In the meantime, legally sanctioned LGBT discrimination is a growing threat across the country in a clear backlash to the SCOTUS’s passing of marriage equality in all states in 2015. (Last year, Michelangelo Signorile warned us that the fight for equality was not over, and boy, was he right.) On Wednesday, for example, Kansas Governor Sam Brownback signed into law allowing student religious organizations to bar potential members who don’t “adhere to the association’s sincerely held religious beliefs.” A proposed religious-freedom bill in Georgia that passed through the state legislature and awaits a signature from Governor Nathan Deal has caused the NFL (of all organizations) to step up and threaten to block the Super Bowl from being hosted in Atlanta should the bill pass.
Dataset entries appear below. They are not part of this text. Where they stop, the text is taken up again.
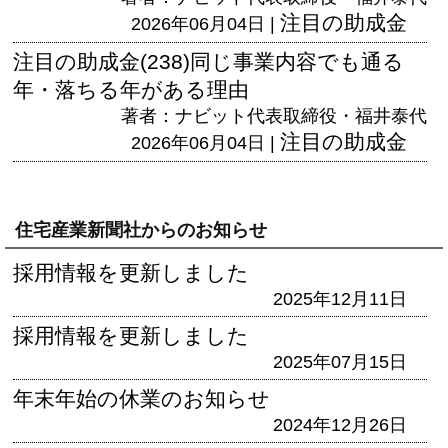
注目の助成金
2026年06月04日 |
注目の助成金(238)同じ事業内容でも通る
年・落ちる年がある理由
著者：ナビット代表取締役・福井泰代
注目の助成金
2026年06月04日 |
住宅産業新聞社からのお知らせ
採用情報を更新しました
2025年12月11日
採用情報を更新しました
2025年07月15日
年末年始の休業のお知らせ
2024年12月26日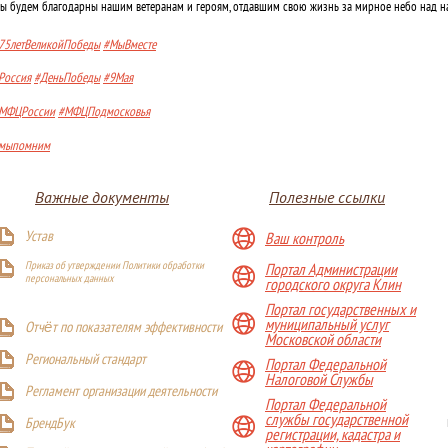
ы будем благодарны нашим ветеранам и героям, отдавшим свою жизнь за мирное небо над 
75летВеликойПобеды
#МыВместе
Россия
#ДеньПобеды
#9Мая
МФЦРоссии
#МФЦПодмосковья
мыпомним
Важные документы
Полезные ссылки
Устав
Ваш контроль
Приказ об утверждении Политики обработки
Портал Администрации
персональных данных
городского округа Клин
Портал государственных и
муниципальный услуг
Отчёт по показателям эффективности
Московской области
Р
егиональный стандарт
Портал Федеральной
Налоговой Службы
Регламент организации деятельности
Портал Федеральной
службы государственной
БрендБук
регистрации, кадастра и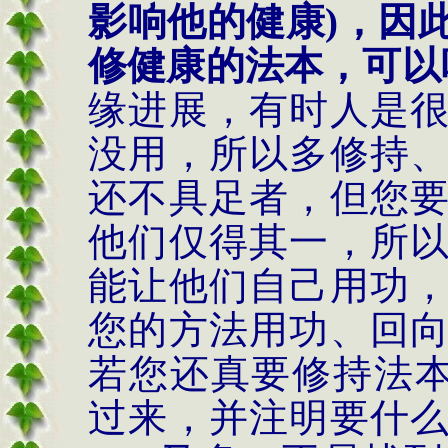
影响他的健康
)
，因
修健康的法本，可以
缘进展，有时人是
没用，所以多修持
还不具足者，但您
他们仅得其一，所
能让他们自己用功
您的方法用功、回
若您还真要修持法
过来，并注明要什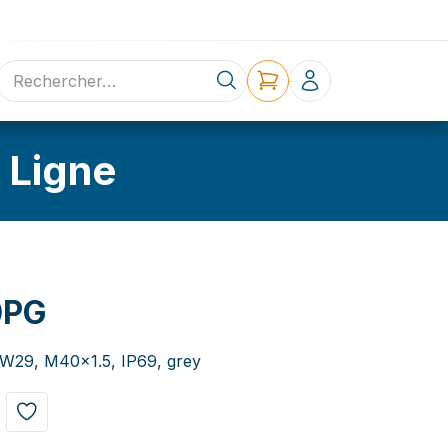
ne
Contact
 Ligne
0PG
 NW29, M40x1.5, IP69, grey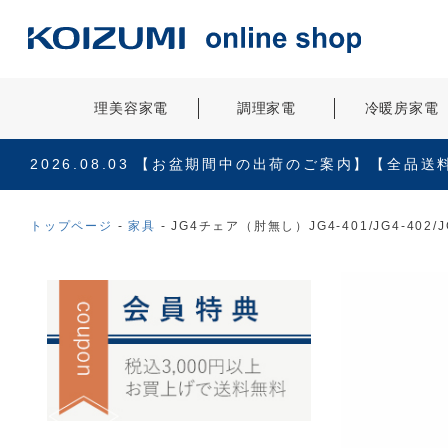
理美容家電
調理家電
冷暖房家電
2026.08.03
【お盆期間中の出荷のご案内】【全品送
トップページ
家具
JG4チェア（肘無し）JG4-401/JG4-402/JG4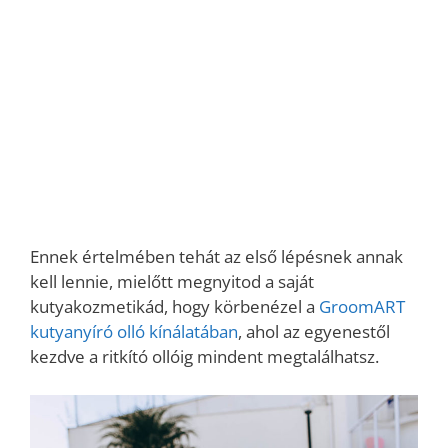
Ennek értelmében tehát az első lépésnek annak
kell lennie, mielőtt megnyitod a saját
kutyakozmetikád, hogy körbenézel a
GroomART
kutyanyíró olló kínálatában
, ahol az egyenestől
kezdve a ritkító ollóig mindent megtalálhatsz.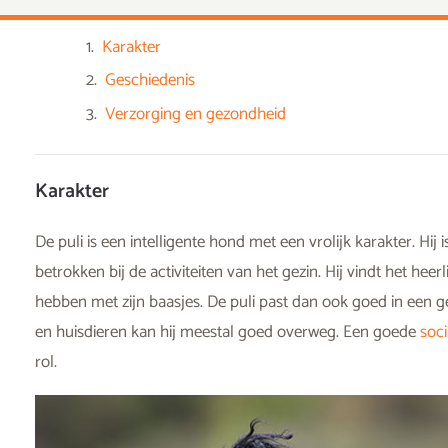
Karakter
Geschiedenis
Verzorging en gezondheid
Karakter
De puli is een intelligente hond met een vrolijk karakter. Hij
betrokken bij de activiteiten van het gezin. Hij vindt het heerl
hebben met zijn baasjes. De puli past dan ook goed in een 
en huisdieren kan hij meestal goed overweg. Een goede
soci
rol.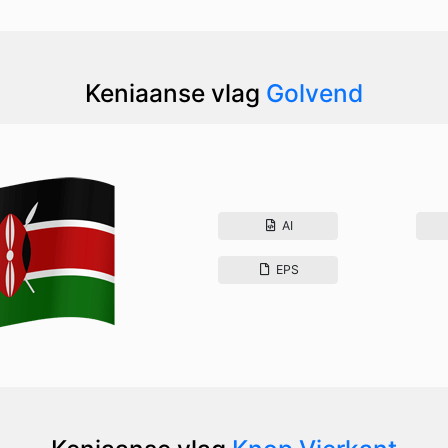
Keniaanse vlag
Golvend
AI
EPS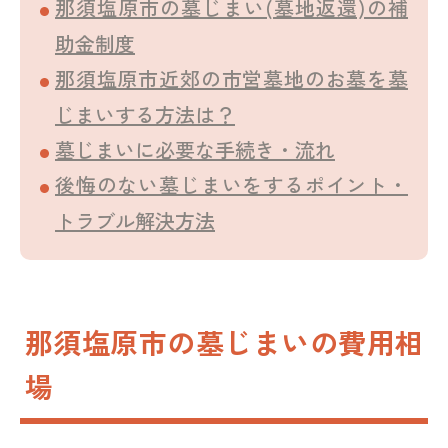
那須塩原市の墓じまい(墓地返還)の補
助金制度
那須塩原市近郊の市営墓地のお墓を墓
じまいする方法は？
墓じまいに必要な手続き・流れ
後悔のない墓じまいをするポイント・
トラブル解決方法
那須塩原市の墓じまいの費用相
場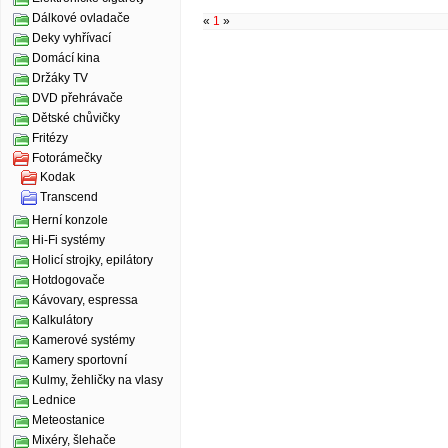
Dálkové ovladače
«
1
»
Deky vyhřívací
Domácí kina
Držáky TV
DVD přehrávače
Dětské chůvičky
Fritézy
Fotorámečky
Kodak
Transcend
Herní konzole
Hi-Fi systémy
Holicí strojky, epilátory
Hotdogovače
Kávovary, espressa
Kalkulátory
Kamerové systémy
Kamery sportovní
Kulmy, žehličky na vlasy
Lednice
Meteostanice
Mixéry, šlehače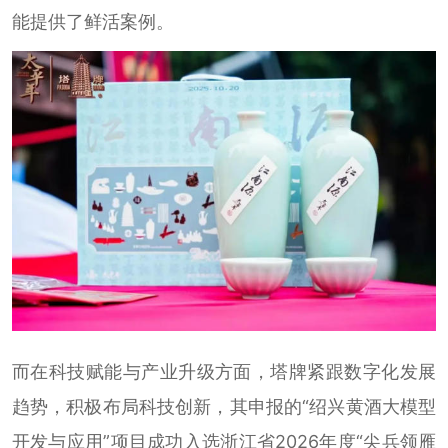
能提供了鲜活案例。
而在科技赋能与产业升级方面，塔牌紧跟数字化发展
趋势，积极布局科技创新，其申报的“绍兴黄酒大模型
开发与应用”项目成功入选浙江省2026年度“尖兵领雁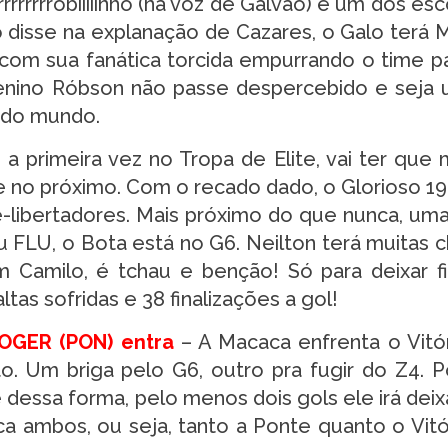
rrrrrrrrobiiiiinho (na voz de Galvão) é um dos es
 disse na explanação de Cazares, o Galo terá
 com sua fanática torcida empurrando o time p
menino Róbson não passe despercebido e seja
 do mundo.
a primeira vez no Tropa de Elite, vai ter que 
e no próximo. Com o recado dado, o Glorioso 1
ré-libertadores. Mais próximo do que nunca, uma 
 FLU, o Bota está no G6. Neilton terá muitas 
 Camilo, é tchau e benção! Só para deixar f
altas sofridas e 38 finalizações a gol!
OGER (PON) entra
– A Macaca enfrenta o Vitó
. Um briga pelo G6, outro pra fugir do Z4. P
ssa forma, pelo menos dois gols ele irá deixa
 ambos, ou seja, tanto a Ponte quanto o Vitór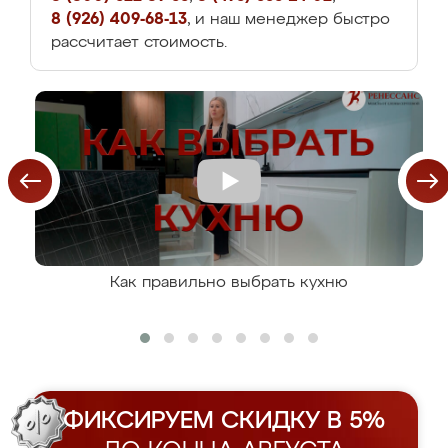
8 (926) 409-68-13
, и наш менеджер быстро
рассчитает стоимость.
Как правильно выбрать кухню
ФИКСИРУЕМ СКИДКУ В 5%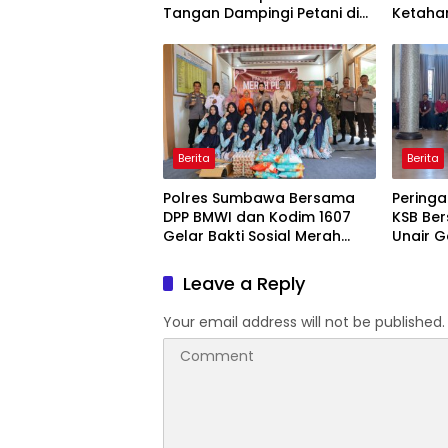
Tangan Dampingi Petani di
Ketaha
Desa Karang Bongkot
Berita
Berita
Polres Sumbawa Bersama
Peringa
DPP BMWI dan Kodim 1607
KSB Ber
Gelar Bakti Sosial Merah
Unair G
Putih di Ponpes Arrahman
Kesehat
Hidayatullah
Pertam
Leave a Reply
Your email address will not be published.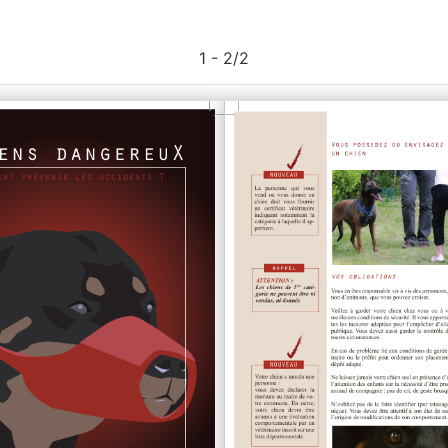
1 - 2
/
2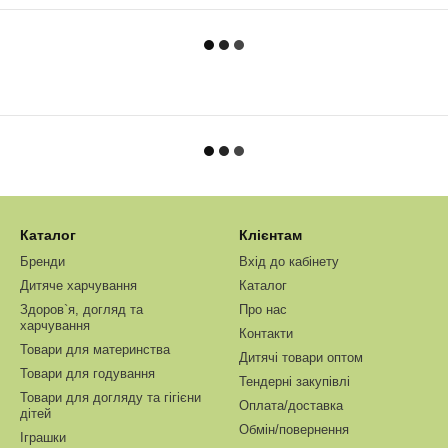
Каталог
Клієнтам
Бренди
Вхід до кабінету
Дитяче харчування
Каталог
Здоров`я, догляд та
Про нас
харчування
Контакти
Товари для материнства
Дитячі товари оптом
Товари для годування
Тендерні закупівлі
Товари для догляду та гігієни
Оплата/доставка
дітей
Обмін/повернення
Іграшки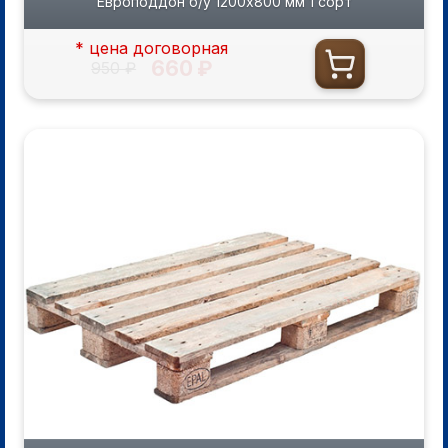
Европоддон б/у 1200х800 мм 1 сорт
* цена договорная
660 ₽
950 ₽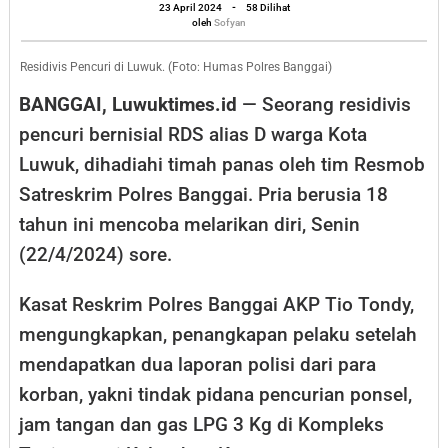
oleh
di
23 April 2024
-
58 Dilihat
Sofyan
oleh
Sofyan
Luwuk
dapat
Residivis Pencuri di Luwuk. (Foto: Humas Polres Banggai)
Hadiah
BANGGAI, Luwuktimes.id
— Seorang residivis
Timah
pencuri bernisial RDS alias D warga Kota
Panas
Luwuk, dihadiahi timah panas oleh tim Resmob
Polisi
Satreskrim Polres Banggai. Pria berusia 18
tahun ini mencoba melarikan diri, Senin
(22/4/2024) sore.
Kasat Reskrim Polres Banggai AKP Tio Tondy,
mengungkapkan, penangkapan pelaku setelah
mendapatkan dua laporan polisi dari para
korban, yakni tindak pidana pencurian ponsel,
jam tangan dan gas LPG 3 Kg di Kompleks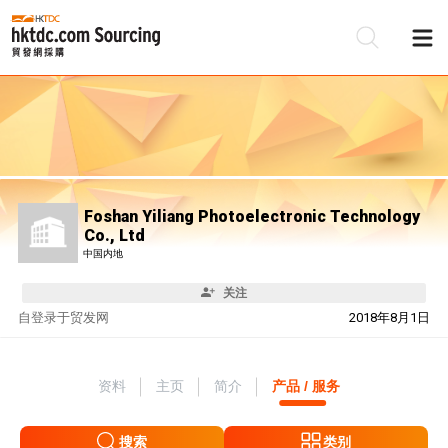
Foshan Yiliang Photoelectronic Technology
Co., Ltd
中国内地
关注
自
登录于贸发网
2018年8月1日
资料
主页
简介
产品 / 服务
搜索
类别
What is at risk in these states and so many more around the country isn’t religious freedom; it is the freedom to use religion to discriminate and marginalize at will. That is to say that injustice is in jeopardy, and that scares people whose dogma includes inequality, as they cling onto the culture-approved superiority of their warped interpretation of Christianity.
Say I consider my religion to be sucking cock. (It’s a free country, right? And after all, it’s like a little prayer when I’m down on my knees and I wanna take you there.) Don’t these religious freedom acts, then, ultimately put my religion in peril, too? How do we reconcile that? None of this is about protection of children or freedom of religion; it’s about imposition and people are just trying to use the fucking bathroom in peace.